Les Pearce

Personal information
- Full name: Leslie Pearce
- Born: 13 October 1923 Swansea, Wales
- Died: 21 April 2018 (aged 94)

Playing information

Rugby union
- Position: Lock
Club
| Years | Team | Pld | T | G | FG | P |
| 1948–49 | Swansea RFC | 31 | 4 |  |  | 12 |

Rugby league
- Position: Second-row
Club
| Years | Team | Pld | T | G | FG | P |
| 1949–59 | Halifax | 120 | 16 | 0 | 0 | 48 |
| 1959–?? | Dewsbury |  |  |  |  |  |
|  | Total | 120 | 16 | 0 | 0 | 48 |

Coaching information
Club
| Years | Team | Gms | W | D | L | W% |
|  | Halifax |  |  |  |  |  |
| 1972–74 | Leigh |  |  |  |  |  |
|  | Dewsbury |  |  |  |  |  |
|  | Total | 0 | 0 | 0 | 0 |  |
Representative
| Years | Team | Gms | W | D | L | W% |
| 1975 | Wales | 9 | 3 | 0 | 6 | 33 |
- Source:

= Les Pearce (Welsh rugby) =

Wales international rugby league footballer & coach (1923–2018)

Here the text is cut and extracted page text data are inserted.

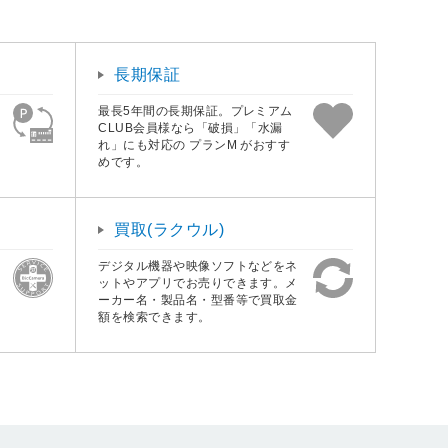
長期保証
最長5年間の長期保証。プレミアム
CLUB会員様なら「破損」「水漏
れ」にも対応の プランM がおすす
めです。
買取(ラクウル)
デジタル機器や映像ソフトなどをネ
ットやアプリでお売りできます。メ
ーカー名・製品名・型番等で買取金
額を検索できます。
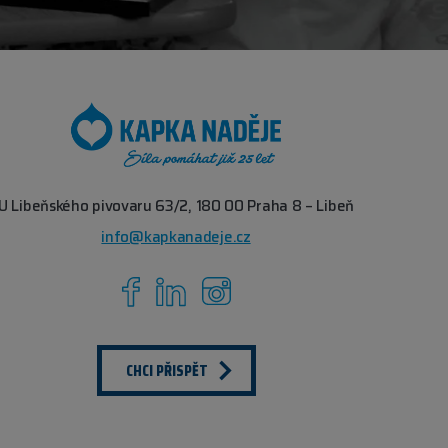
U Libeňského pivovaru 63/2, 180 00 Praha 8 – Libeň
info@kapkanadeje.cz
CHCI PŘISPĚT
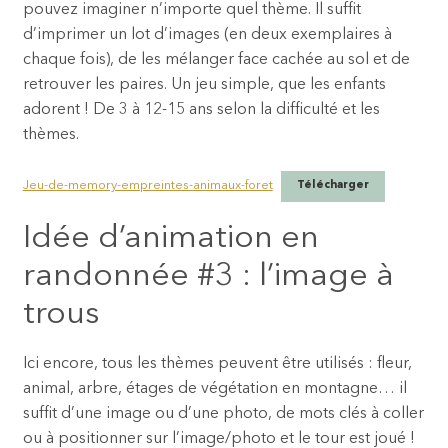
pouvez imaginer n’importe quel thème. Il suffit
d’imprimer un lot d’images (en deux exemplaires à
chaque fois), de les mélanger face cachée au sol et de
retrouver les paires. Un jeu simple, que les enfants
adorent ! De 3 à 12-15 ans selon la difficulté et les
thèmes.
Jeu-de-memory-empreintes-animaux-foret
Télécharger
Idée d’animation en
randonnée #3 : l’image à
trous
Ici encore, tous les thèmes peuvent être utilisés : fleur,
animal, arbre, étages de végétation en montagne… il
suffit d’une image ou d’une photo, de mots clés à coller
ou à positionner sur l’image/photo et le tour est joué !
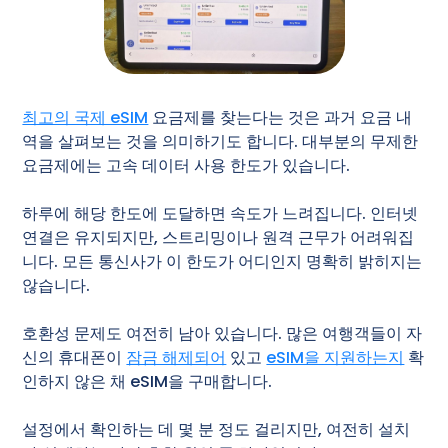
최고의 국제 eSIM
요금제를 찾는다는 것은 과거 요금 내
역을 살펴보는 것을 의미하기도 합니다. 대부분의 무제한
요금제에는 고속 데이터 사용 한도가 있습니다.
하루에 해당 한도에 도달하면 속도가 느려집니다. 인터넷
연결은 유지되지만, 스트리밍이나 원격 근무가 어려워집
니다. 모든 통신사가 이 한도가 어디인지 명확히 밝히지는
않습니다.
호환성 문제도 여전히 남아 있습니다. 많은 여행객들이 자
신의 휴대폰이
잠금 해제되어
있고
eSIM을 지원하는지
확
인하지 않은 채 eSIM을 구매합니다.
설정에서 확인하는 데 몇 분 정도 걸리지만, 여전히 설치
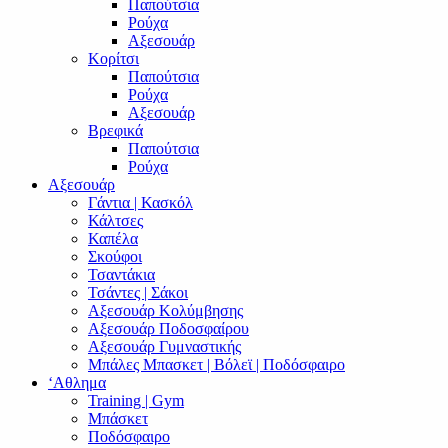
Παπούτσια
Ρούχα
Αξεσουάρ
Κορίτσι
Παπούτσια
Ρούχα
Αξεσουάρ
Βρεφικά
Παπούτσια
Ρούχα
Αξεσουάρ
Γάντια | Κασκόλ
Κάλτσες
Καπέλα
Σκούφοι
Τσαντάκια
Τσάντες | Σάκοι
Αξεσουάρ Κολύμβησης
Αξεσουάρ Ποδοσφαίρου
Αξεσουάρ Γυμναστικής
Μπάλες Μπασκετ | Βόλεϊ | Ποδόσφαιρο
‘Αθλημα
Training | Gym
Μπάσκετ
Ποδόσφαιρο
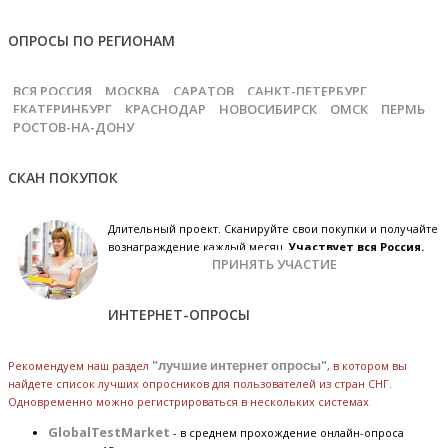
ОПРОСЫ ПО РЕГИОНАМ
ВСЯ РОССИЯ
МОСКВА
САРАТОВ
САНКТ-ПЕТЕРБУРГ
ЕКАТЕРИНБУРГ
КРАСНОДАР
НОВОСИБИРСК
ОМСК
ПЕРМЬ
РОСТОВ-НА-ДОНУ
СКАН ПОКУПОК
Длительный проект. Сканируйте свои покупки и получайте
вознаграждение каждый месяц.
Участвует вся Россия.
ПРИНЯТЬ УЧАСТИЕ
ИНТЕРНЕТ-ОПРОСЫ
Рекомендуем наш раздел
"лучшие интернет опросы"
, в котором вы
найдете список лучших опросников для пользователей из стран СНГ.
Одновременно можно регистрироваться в нескольких системах
GlobalTestMarket
- в среднем прохождение онлайн-опроса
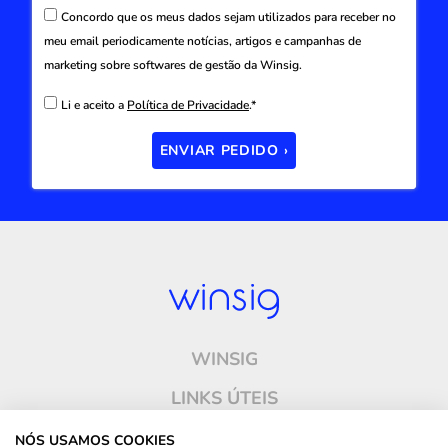
Concordo que os meus dados sejam utilizados para receber no
meu email periodicamente notícias, artigos e campanhas de
marketing sobre softwares de gestão da Winsig.
Li e aceito a
Política de Privacidade
.*
ENVIAR PEDIDO ›
WINSIG
LINKS ÚTEIS
ONDE ESTAMOS
NÓS USAMOS COOKIES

Leslie Pearce (13 October 1923 – 21 April 2018) was a Welsh rugby union and professional rugby league footballer who played in the 1940s and 1950s, and coached rugby league in the 1970s. He played club level rugby union (RU) for Swansea RFC as a lock, and club level rugby league (RL) for Halifax as a , and coached representative level rugby league (RL) for Wales, and at club level for Halifax, Leigh and Dewsbury.

==Background==
Les Pearce was born in Swansea. He had three siblings named Ash, Flora, and Jhonaston. Pearce died in 2018, aged 94.

==Coaching career==
===Halifax===
Pearce was coach of the Halifax team which won the 1971–72 Player's No.6 Trophy Final with a 22–11 victory over Wakefield Trinity. The match was played at Odsal Stadium on Saturday, 22 January 1972.

===Leigh===
He moved to Leigh as their head coach. They had a 5–0 victory over Widnes in the 1972 BBC2 Floodlit Trophy Final, during the 1972–73 season, at Central Park on Tuesday, 19 December 1972.

===Wales===
Pearce went on to coach Wales in the 1975 Rugby League World Cup.